> [EXERCISE PROMPT]:
For every line in the records below that holds "ecology", make a copy.

++++ DATA SECTION ++++

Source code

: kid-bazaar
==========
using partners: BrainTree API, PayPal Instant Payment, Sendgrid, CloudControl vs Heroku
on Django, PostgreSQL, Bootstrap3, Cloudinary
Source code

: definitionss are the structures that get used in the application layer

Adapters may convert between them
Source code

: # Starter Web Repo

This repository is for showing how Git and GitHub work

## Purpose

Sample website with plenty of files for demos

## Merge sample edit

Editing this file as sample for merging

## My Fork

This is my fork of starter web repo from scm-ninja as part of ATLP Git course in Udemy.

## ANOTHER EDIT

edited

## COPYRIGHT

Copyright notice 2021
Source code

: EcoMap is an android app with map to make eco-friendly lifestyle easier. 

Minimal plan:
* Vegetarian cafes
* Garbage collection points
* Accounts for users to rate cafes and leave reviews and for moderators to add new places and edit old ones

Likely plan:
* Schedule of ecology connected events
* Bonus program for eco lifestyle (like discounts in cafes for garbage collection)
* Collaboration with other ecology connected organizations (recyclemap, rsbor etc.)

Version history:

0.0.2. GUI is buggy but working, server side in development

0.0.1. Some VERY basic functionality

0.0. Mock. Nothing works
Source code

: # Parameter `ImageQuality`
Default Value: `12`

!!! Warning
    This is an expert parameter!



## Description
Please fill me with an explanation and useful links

++++

> [ANSWER SPACE]:
* Schedule of ecology connected events
* Collaboration with other ecology connected organizations (recyclemap, rsbor etc.)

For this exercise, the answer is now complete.